**WORK TO COMPLETE**
After locating the line that contains "### Insights &" in the following entries, reproduce it and each later line exactly, including the last.

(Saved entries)
****************
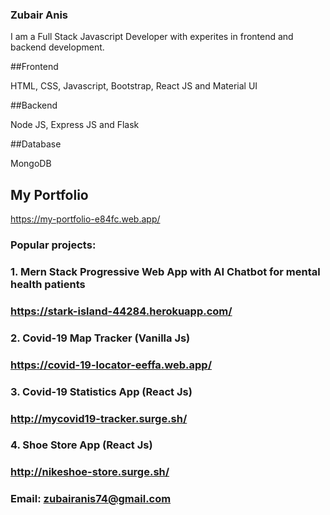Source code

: ### Zubair Anis

I am a Full Stack Javascript Developer with experites in frontend and backend development.

##Frontend

HTML, CSS, Javascript, Bootstrap, React JS and Material UI 

##Backend

Node JS, Express JS and Flask

##Database

MongoDB

## My Portfolio

https://my-portfolio-e84fc.web.app/

### Popular projects:
### 1. Mern Stack Progressive Web App with AI Chatbot for mental health patients
### https://stark-island-44284.herokuapp.com/
### 2. Covid-19 Map Tracker (Vanilla Js)
### https://covid-19-locator-eeffa.web.app/
### 3. Covid-19 Statistics App (React Js)
### http://mycovid19-tracker.surge.sh/
### 4. Shoe Store App (React Js)
### http://nikeshoe-store.surge.sh/
### Email: zubairanis74@gmail.com







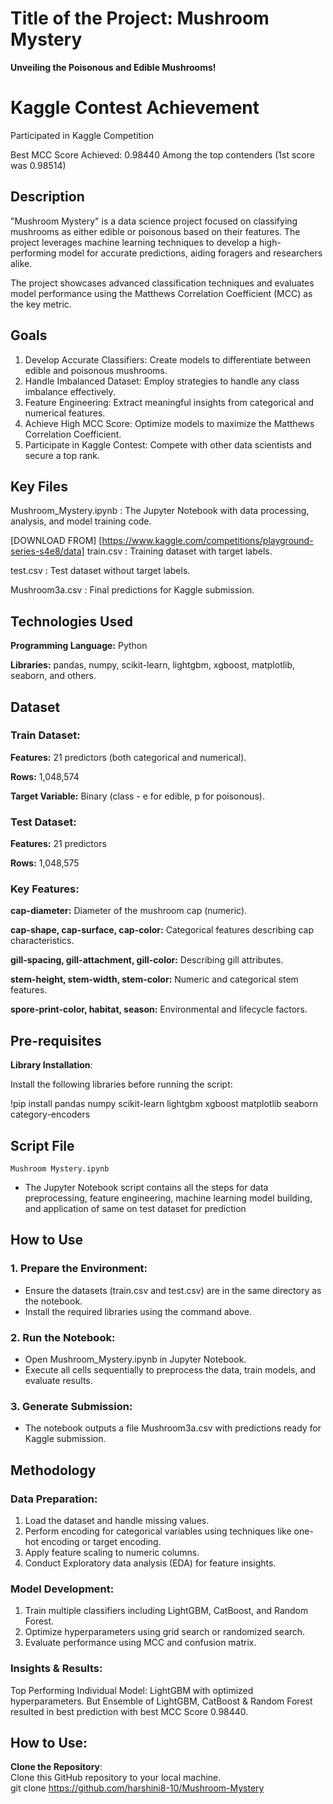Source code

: # Title of the Project: Mushroom Mystery
 **Unveiling the Poisonous and Edible Mushrooms!**

# Kaggle Contest Achievement
Participated in Kaggle Competition 

Best MCC Score Achieved: 0.98440
Among the top contenders (1st score was 0.98514)

## Description  
"Mushroom Mystery" is a data science project focused on classifying mushrooms as either edible or poisonous based on their features. The project leverages machine learning techniques to develop a high-performing model for accurate predictions, aiding foragers and researchers alike.

The project showcases advanced classification techniques and evaluates model performance using the Matthews Correlation Coefficient (MCC) as the key metric.

## Goals
1. Develop Accurate Classifiers: Create models to differentiate between edible and poisonous mushrooms.
2. Handle Imbalanced Dataset: Employ strategies to handle any class imbalance effectively.
3. Feature Engineering: Extract meaningful insights from categorical and numerical features.
4. Achieve High MCC Score: Optimize models to maximize the Matthews Correlation Coefficient.
5. Participate in Kaggle Contest: Compete with other data scientists and secure a top rank.

## Key Files
Mushroom_Mystery.ipynb : The Jupyter Notebook with data processing, analysis, and model training code.

[DOWNLOAD FROM] [https://www.kaggle.com/competitions/playground-series-s4e8/data]
train.csv : Training dataset with target labels.

test.csv : Test dataset without target labels.

Mushroom3a.csv : Final predictions for Kaggle submission.

## Technologies Used
**Programming Language:** Python

**Libraries:** pandas, numpy, scikit-learn, lightgbm, xgboost, matplotlib, seaborn, and others.

## Dataset
### Train Dataset:

**Features:** 21 predictors (both categorical and numerical).

**Rows:** 1,048,574

**Target Variable:** Binary (class - e for edible, p for poisonous).

### Test Dataset:

**Features:** 21 predictors

**Rows:** 1,048,575

### Key Features:
**cap-diameter:** Diameter of the mushroom cap (numeric).

**cap-shape, cap-surface, cap-color:** Categorical features describing cap characteristics.

**gill-spacing, gill-attachment, gill-color:** Describing gill attributes.

**stem-height, stem-width, stem-color:** Numeric and categorical stem features.

**spore-print-color, habitat, season:** Environmental and lifecycle factors.

## Pre-requisites

**Library Installation**:  

Install the following libraries before running the script:  

!pip install pandas numpy scikit-learn lightgbm xgboost matplotlib seaborn category-encoders

## Script File  
`Mushroom Mystery.ipynb`  
- The Jupyter Notebook script contains all the steps for data preprocessing, feature engineering, machine learning model building, and application of same on test dataset for prediction

## How to Use

### 1. Prepare the Environment:
- Ensure the datasets (train.csv and test.csv) are in the same directory as the notebook.
- Install the required libraries using the command above.

### 2. Run the Notebook:
- Open Mushroom_Mystery.ipynb in Jupyter Notebook.
- Execute all cells sequentially to preprocess the data, train models, and evaluate results.

### 3. Generate Submission:
- The notebook outputs a file Mushroom3a.csv with predictions ready for Kaggle submission.

## Methodology

### Data Preparation:  
1. Load the dataset and handle missing values.
2. Perform encoding for categorical variables using techniques like one-hot encoding or target encoding.
3. Apply feature scaling to numeric columns.
4. Conduct Exploratory data analysis (EDA) for feature insights.

### Model Development:
1. Train multiple classifiers including LightGBM, CatBoost, and Random Forest.
2. Optimize hyperparameters using grid search or randomized search.
3. Evaluate performance using MCC and confusion matrix.
   
### Insights & Results:
Top Performing Individual Model: LightGBM with optimized hyperparameters.
But Ensemble of LightGBM, CatBoost & Random Forest resulted in best prediction with best MCC Score 0.98440.

## How to Use:  

**Clone the Repository**:  
   Clone this GitHub repository to your local machine.  
   git clone https://github.com/harshini8-10/Mushroom-Mystery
****************
**COMPLETED EXERCISE**
### Insights & Results:
Top Performing Individual Model: LightGBM with optimized hyperparameters.
But Ensemble of LightGBM, CatBoost & Random Forest resulted in best prediction with best MCC Score 0.98440.

## How to Use:  

**Clone the Repository**:  
   Clone this GitHub repository to your local machine.  
   git clone https://github.com/harshini8-10/Mushroom-Mystery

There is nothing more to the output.